Com outras palavras, no caso da Argentina, o que aparece como o ressurgir do
Estado-nacional, após as mostras de fragilidade do modelo econômico neoliberal,
se apresenta como um conjunto de respostas pragmáticas face à globalização
financeira e às frustrações desse modelo de desenvolvimento liberalizante. Essa
resposta se produz num duplo plano: no plano nacional (doméstico) e no plano
sub-regional. Ambas requerem arranjos políticos e alianças de classe diferentes
daquelas que aplicaram e sustentaram as reformas liberalizantes nos anos 90.
No nível regional, Buzan e Waever (2003) afirmam que os complexos de segurança
regionais são os espaços de atuação primordial dos Estados, adquirindo um grau
de importância inédita no período do pós-Guerra Fria28. Porém, as
características desse regionalismo são diferentes na década de 90 e nos anos
2000. Nos anos 90, o processo de integração adquiriu uma modalidade denominada
de "regionalismo aberto" (LIMA e COUTINHO, 2006), cujo desenvolvimento não se
deveria contrapor aos princípios do livre comércio e da liberdade financeira.
Nesse período, a dinâmica regional se manifestou por meio de acordos de livre
comércio, em consonância com os princípios do liberalismo econômico, e de
reformas de mercado adotadas pelos países periféricos da região. Esse
regionalismo aberto seria uma maneira de adaptação face às vulnerabilidade
externas dos Estados que tiveram sua capacidade de autonomia diminuída com a
abertura econômica. Não obstante, nos anos 2000, dois desdobramentos
modificaram os princípios do regionalismo aberto para uma idéia de "valorização
política e física das regiões" (LIMA e COUTINHO, 2000).

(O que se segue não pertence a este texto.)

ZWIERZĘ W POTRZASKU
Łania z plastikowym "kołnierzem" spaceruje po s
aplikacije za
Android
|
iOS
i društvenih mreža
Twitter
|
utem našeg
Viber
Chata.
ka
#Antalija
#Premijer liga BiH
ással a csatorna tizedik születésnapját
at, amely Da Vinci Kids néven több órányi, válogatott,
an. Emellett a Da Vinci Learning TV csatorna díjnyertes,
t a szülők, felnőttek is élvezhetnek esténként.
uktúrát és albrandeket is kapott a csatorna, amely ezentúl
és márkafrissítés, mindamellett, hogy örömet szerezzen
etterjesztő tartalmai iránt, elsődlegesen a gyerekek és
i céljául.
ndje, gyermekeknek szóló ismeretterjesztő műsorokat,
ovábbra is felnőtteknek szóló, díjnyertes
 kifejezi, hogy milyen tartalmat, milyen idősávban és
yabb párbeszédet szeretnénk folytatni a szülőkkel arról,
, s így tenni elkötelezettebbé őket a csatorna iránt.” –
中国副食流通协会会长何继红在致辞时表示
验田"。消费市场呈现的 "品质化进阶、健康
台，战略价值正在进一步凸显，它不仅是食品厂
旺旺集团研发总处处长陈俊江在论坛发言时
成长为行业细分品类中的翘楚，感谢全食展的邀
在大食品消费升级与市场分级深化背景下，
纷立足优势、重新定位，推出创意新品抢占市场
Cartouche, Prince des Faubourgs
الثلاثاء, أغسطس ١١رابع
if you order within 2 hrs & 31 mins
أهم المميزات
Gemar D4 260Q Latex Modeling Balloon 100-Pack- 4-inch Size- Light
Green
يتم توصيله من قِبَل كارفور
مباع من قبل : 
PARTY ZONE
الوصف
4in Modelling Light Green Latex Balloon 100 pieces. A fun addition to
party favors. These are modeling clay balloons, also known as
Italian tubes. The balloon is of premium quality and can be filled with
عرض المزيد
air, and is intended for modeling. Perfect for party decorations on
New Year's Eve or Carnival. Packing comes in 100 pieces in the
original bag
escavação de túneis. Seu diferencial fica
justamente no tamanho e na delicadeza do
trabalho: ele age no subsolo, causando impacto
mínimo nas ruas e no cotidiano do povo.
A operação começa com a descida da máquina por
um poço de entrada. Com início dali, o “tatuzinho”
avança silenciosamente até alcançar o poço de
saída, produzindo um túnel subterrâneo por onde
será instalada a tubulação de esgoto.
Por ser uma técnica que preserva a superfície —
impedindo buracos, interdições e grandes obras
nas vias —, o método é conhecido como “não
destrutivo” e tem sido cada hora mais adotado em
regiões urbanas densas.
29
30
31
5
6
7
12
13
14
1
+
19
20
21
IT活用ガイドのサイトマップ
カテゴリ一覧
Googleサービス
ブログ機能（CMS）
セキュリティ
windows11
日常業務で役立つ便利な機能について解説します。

a) O primeiro processo pode ser enunciado como a crise do modelo de
desenvolvimento econômico liberal, cujos primeiros indícios no plano global
foram as crises do México, da Ásia, da Turquia e da Rússia na segunda metade
dos anos 90.
b) O segundo processo foi o impacto dos atentados de 11 de Setembro nos EUA, e
a reformulação e reavaliação da política de segurança global a partir desse
acontecimento.
Na Argentina de pós-crise, a política regional foi colocada, pelo governo
Kirchner, num plano prioritário, elevando os vínculos com o Brasil ao status de
"relações estratégicas". Essa posição objetiva inserir a Argentina como "sócio
estratégico" do Brasil nas seguintes iniciativas: 1) concepção de uma estrutura
mais ampla do que o Mercosul, a Comunidade Sul-americana de Nações (CSN)
integrada pelos países do Mercosul, o Chile e os países da Comunidade Andina de
Nações: Bolívia, Colômbia, Peru, Equador e Venezuela; 2) pressão para a redução
dos subsídios agrícolas que os países da União Européia (UE) outorgam a seus
produtores e, no caso dos EUA, como requisito prévio para a entrada dos países
do Mercosul à Área de Livre Comércio das Américas (Alca); e 3) a incorporação
do Brasil como membro permanente do Conselho de Segurança das Nações Unidas
(CORIGLIANO, 2004).
Desses três pontos só o segundo mostrou-se em quase total consonância com os
interesses brasileiros. Em relação ao último ponto, isto é, a respeito da
eventual reforma no Conselho de Segurança da ONU, existem diferenças que não
são disputas conjunturais, mas posturas historicamente diferentes a respeito
dessa matéria29. Em relação à gestação de uma estrutura mais ampla do que o
Mercosul, a CSN, Argentina não mostrou o mesmo entusiasmo do que o Brasil,
principalmente pelo papel de um e outro país no continente sul-americano. O
Brasil tem pretensões de liderança regional (América do Sul) e tem utilizado o
Mercosul como uma plataforma para esse objetivo de liderança, que de fato se
apresenta como coordenação regional30. Por outro lado, a Argentina tem como
prioridade a consolidação do Mercosul, manifestando explícita indiferença em
relação à CSN31. Entretanto, essas diferenças não parecem afetar de maneira
expressiva o processo de integração porque seja como um objetivo ou como um
meio fundamental para atingir objetivos de liderança, a nova realidade política
regional do século XXI depende muito mais do esforço das políticas estatais de
seus membros do que da mão invisível dos mercados.